━━━ DOCUMENT PASSAGE

Skip to content

Lancet2 Pipeline Architecture

Lancet2 is a de novo micro-assembly variant caller. It slices the genome into ~1 kbp windows, locally re-assembles all reads in each window into a colored De Bruijn graph, and extracts variant haplotypes directly from the graph topology — bypassing the reference-bias limitations of pileup-based callers.

The core engine (lancet2 pipeline) dispatches windows to a lock-free thread pool via BlockingConcurrentQueue, processing all windows in parallel up to the user-specified thread limit.

The High-Level Engine Workflow

Lancet2 Pipeline Architecture Lancet2 Pipeline Architecture

1. Sequence Ingestion & Downsampling

Lancet2 streams BAM/CRAM regions via htslib — including remote s3://, gs://, http(s)://, and ftp(s):// URIs — so local copies are never required. O(R) where R = number of overlapping reads in the window.

Read collection uses a two-pass strategy to minimize memory:

  1. Profile pass — iterates the region collecting only qname hashes and base counts without deep-copying sequence data. Computes a coverage-based downsampling threshold from --max-sample-cov.
  2. Extract pass — re-iterates, constructing full Read objects only for the downsampled subset. Mate-pair links are preserved: if one mate is kept, its partner is always kept.

If the BAM lacks MD tags, --no-active-region is automatically enabled, disabling the fast-skip heuristic that otherwise filters out windows with no evidence of variation.

  • User tuning: --max-sample-cov (default: 1000×) controls the maximum per-sample coverage retained per window.

━━━━━━
━━━ SOURCE DATA

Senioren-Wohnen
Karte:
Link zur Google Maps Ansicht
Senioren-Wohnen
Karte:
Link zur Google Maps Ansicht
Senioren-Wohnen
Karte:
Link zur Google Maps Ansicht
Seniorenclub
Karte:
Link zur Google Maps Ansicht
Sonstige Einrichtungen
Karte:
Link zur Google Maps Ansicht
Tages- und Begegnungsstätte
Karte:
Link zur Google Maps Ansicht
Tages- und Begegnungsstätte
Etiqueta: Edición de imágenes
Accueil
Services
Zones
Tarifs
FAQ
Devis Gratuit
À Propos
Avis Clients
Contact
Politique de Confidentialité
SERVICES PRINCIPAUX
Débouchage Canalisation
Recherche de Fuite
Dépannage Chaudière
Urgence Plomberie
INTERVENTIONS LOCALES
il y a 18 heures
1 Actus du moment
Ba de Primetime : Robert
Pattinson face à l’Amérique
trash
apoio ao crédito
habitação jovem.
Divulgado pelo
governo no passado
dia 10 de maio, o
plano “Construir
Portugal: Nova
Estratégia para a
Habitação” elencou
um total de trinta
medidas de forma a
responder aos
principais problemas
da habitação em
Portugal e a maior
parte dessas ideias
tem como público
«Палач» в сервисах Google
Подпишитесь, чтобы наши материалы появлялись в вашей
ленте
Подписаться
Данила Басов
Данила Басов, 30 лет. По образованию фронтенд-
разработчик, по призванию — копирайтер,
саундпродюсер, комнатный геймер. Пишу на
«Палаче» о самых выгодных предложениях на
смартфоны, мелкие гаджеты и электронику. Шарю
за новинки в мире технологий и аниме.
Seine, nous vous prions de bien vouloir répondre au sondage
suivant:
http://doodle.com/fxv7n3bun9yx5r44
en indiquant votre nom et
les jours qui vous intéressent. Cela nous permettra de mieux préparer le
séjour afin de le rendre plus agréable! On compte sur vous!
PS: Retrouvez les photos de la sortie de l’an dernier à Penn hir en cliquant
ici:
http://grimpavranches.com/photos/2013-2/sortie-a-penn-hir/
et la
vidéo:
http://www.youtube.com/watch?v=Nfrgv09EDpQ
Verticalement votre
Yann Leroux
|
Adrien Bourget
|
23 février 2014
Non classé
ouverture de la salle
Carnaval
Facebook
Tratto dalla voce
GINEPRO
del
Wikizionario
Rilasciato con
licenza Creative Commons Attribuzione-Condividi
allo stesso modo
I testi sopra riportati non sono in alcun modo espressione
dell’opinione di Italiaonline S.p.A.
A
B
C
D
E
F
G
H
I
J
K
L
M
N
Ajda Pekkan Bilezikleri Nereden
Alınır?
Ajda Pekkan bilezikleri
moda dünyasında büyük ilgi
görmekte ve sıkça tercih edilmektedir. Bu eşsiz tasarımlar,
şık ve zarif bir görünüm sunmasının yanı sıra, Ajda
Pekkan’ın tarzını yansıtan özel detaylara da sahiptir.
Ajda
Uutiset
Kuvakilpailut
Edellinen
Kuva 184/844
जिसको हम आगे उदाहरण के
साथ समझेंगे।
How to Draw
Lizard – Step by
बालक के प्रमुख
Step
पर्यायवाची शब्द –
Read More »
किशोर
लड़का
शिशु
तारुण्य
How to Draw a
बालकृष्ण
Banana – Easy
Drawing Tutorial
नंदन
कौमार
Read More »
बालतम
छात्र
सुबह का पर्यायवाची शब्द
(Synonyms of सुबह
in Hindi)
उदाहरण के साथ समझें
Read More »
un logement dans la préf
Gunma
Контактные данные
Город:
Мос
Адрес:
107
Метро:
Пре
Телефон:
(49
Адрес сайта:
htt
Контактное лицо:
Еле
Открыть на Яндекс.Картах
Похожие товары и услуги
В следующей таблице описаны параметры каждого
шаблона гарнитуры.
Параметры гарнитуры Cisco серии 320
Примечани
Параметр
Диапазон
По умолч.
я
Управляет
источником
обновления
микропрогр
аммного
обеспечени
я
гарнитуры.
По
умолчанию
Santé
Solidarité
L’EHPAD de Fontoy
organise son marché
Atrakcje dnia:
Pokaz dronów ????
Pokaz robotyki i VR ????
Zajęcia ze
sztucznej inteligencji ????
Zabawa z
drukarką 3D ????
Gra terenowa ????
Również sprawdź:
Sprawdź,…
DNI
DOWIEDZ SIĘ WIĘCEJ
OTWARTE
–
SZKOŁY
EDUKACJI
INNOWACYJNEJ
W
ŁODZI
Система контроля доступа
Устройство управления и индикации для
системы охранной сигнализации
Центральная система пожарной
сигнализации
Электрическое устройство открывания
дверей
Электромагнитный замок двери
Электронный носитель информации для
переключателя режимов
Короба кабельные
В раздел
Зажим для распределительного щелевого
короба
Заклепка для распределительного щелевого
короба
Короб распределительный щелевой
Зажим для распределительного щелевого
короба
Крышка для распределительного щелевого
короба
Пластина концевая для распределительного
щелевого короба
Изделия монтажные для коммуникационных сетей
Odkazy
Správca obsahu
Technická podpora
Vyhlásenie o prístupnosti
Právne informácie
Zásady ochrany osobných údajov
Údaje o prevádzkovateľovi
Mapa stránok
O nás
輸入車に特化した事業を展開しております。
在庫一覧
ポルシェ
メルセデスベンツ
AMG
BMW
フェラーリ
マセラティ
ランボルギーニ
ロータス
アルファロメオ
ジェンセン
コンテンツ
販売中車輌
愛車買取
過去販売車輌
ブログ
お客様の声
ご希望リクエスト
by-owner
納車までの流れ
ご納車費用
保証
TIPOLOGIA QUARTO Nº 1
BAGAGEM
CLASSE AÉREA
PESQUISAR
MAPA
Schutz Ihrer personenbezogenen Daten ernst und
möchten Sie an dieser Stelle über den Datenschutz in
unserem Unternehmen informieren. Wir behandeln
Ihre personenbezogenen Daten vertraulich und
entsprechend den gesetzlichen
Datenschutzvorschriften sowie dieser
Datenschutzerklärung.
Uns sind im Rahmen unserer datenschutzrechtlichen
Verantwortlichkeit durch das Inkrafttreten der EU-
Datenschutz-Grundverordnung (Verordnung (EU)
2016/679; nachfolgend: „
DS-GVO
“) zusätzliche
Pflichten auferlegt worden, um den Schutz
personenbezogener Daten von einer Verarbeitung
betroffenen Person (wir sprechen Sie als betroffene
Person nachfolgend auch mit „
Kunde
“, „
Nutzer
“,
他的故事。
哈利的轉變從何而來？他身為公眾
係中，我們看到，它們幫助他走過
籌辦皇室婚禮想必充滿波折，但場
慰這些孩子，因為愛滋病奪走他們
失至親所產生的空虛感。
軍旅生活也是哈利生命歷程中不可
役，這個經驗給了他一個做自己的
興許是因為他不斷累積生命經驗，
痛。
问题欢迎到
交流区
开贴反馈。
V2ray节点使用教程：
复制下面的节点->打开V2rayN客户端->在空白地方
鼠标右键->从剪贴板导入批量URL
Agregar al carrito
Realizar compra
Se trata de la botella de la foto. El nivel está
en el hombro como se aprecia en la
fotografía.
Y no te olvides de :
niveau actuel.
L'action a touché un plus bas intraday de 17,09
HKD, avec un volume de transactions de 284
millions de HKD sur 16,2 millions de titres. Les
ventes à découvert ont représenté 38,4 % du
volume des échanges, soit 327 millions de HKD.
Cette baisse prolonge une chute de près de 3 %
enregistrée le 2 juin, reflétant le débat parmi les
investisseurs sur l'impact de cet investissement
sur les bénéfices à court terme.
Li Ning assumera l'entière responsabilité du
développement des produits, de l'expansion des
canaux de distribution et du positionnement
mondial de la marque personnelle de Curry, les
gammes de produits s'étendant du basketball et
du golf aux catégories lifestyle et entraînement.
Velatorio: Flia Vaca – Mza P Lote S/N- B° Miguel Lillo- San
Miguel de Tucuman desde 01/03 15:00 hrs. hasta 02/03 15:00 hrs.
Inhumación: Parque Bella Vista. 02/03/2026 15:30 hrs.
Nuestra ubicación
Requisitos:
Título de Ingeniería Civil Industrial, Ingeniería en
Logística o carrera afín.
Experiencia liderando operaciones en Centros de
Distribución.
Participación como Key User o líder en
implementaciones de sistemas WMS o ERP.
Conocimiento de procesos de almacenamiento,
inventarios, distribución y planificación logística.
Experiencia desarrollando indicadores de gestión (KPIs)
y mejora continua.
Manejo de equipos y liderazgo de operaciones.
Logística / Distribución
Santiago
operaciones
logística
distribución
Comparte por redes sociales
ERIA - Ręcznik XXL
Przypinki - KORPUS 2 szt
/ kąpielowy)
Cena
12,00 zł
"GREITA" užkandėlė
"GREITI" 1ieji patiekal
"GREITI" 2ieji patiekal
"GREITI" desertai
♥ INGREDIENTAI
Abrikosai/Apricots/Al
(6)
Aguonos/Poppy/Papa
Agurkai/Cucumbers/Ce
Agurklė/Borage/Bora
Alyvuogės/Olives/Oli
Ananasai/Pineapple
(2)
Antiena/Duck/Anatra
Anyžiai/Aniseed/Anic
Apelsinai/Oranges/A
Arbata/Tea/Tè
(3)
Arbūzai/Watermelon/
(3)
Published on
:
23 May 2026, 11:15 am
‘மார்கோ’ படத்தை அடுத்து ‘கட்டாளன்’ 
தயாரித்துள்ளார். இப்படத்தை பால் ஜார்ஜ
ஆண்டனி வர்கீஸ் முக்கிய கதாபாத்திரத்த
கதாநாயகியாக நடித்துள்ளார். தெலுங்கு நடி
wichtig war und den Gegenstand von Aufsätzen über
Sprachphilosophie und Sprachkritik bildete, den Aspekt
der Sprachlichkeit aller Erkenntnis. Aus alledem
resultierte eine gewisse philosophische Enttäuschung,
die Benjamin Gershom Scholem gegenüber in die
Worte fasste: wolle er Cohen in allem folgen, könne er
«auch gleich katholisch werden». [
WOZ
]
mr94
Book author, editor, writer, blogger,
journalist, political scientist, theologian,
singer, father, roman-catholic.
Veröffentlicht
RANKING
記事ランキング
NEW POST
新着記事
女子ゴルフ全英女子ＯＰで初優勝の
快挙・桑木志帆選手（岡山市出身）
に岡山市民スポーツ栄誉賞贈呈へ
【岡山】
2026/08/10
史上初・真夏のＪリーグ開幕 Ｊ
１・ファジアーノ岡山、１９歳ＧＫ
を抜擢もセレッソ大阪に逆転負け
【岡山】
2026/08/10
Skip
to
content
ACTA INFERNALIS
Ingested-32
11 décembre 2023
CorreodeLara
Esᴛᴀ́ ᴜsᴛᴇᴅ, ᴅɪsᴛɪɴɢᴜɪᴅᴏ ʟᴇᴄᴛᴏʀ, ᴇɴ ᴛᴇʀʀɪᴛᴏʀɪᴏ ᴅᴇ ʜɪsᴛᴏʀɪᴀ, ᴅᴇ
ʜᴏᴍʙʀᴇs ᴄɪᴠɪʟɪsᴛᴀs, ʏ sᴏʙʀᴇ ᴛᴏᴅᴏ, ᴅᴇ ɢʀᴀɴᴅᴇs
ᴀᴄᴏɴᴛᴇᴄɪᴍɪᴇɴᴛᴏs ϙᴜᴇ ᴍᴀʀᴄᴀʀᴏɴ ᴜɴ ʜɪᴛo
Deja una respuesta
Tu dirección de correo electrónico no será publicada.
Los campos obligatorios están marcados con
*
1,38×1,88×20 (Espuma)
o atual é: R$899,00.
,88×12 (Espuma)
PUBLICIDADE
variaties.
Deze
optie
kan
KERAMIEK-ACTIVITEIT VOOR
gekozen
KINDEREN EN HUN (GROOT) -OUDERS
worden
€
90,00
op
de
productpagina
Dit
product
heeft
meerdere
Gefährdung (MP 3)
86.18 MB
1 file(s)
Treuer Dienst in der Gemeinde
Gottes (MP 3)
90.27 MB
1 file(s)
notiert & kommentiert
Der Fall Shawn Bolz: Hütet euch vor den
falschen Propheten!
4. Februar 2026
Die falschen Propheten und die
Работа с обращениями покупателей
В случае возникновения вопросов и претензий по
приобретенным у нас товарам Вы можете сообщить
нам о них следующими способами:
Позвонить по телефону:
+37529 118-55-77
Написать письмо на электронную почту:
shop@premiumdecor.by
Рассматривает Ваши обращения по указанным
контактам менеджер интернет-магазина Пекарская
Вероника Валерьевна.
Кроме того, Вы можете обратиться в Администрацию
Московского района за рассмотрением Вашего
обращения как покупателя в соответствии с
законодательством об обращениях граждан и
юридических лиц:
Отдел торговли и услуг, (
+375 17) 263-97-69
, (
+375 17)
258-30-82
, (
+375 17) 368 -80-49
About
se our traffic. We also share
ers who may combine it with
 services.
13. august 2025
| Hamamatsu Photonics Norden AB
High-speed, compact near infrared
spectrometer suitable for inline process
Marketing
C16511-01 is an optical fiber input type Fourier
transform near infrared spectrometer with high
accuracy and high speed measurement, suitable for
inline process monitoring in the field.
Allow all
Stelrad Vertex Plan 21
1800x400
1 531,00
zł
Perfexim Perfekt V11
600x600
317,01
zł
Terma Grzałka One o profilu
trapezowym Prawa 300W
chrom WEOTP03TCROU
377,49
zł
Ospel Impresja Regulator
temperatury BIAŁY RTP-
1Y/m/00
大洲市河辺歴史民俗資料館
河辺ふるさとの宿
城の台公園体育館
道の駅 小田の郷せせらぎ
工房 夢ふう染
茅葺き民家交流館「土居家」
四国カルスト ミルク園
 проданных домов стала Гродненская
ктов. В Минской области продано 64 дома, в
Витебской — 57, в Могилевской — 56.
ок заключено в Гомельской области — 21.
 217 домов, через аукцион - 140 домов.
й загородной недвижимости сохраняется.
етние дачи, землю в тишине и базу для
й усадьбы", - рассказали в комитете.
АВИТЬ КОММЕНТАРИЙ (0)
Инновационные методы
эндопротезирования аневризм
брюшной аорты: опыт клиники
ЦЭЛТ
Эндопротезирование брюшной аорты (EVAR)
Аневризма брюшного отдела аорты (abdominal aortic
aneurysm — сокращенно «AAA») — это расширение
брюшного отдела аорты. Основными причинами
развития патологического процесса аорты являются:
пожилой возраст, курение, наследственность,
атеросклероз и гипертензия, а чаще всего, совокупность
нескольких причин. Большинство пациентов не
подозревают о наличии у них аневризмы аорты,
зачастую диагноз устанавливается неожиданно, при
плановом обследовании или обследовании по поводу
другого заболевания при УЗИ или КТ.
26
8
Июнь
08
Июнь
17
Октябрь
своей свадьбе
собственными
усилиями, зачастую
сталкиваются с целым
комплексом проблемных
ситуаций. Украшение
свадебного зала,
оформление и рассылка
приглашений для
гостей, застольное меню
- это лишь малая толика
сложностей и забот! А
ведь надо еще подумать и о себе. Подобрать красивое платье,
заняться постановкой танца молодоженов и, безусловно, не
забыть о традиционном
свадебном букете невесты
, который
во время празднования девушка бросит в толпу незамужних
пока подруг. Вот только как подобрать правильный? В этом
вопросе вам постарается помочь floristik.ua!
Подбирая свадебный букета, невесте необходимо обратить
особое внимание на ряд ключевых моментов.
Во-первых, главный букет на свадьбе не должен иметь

━━━━━━

* REQUIRED ACTIONS:
1. Transcribe the passage of the Lancet2 architecture page between "Read collection uses" and "evidence of variation.", inclusive.
2. Answer these questions from the Lancet2 architecture page:
(a) Into windows of roughly what size does Lancet2 slice the genome?
(b) Which option is automatically enabled if the BAM lacks MD tags?
(c) What is the default value of --max-sample-cov?

* ANSWER SET:
1.
Read collection uses a two-pass strategy to minimize memory:

  1. Profile pass — iterates the region collecting only qname hashes and base counts without deep-copying sequence data. Computes a coverage-based downsampling threshold from --max-sample-cov.
  2. Extract pass — re-iterates, constructing full Read objects only for the downsampled subset. Mate-pair links are preserved: if one mate is kept, its partner is always kept.

If the BAM lacks MD tags, --no-active-region is automatically enabled, disabling the fast-skip heuristic that otherwise filters out windows with no evidence of variation.

2.
(a) About 1 kbp.
(b) --no-active-region.
(c) 1000×.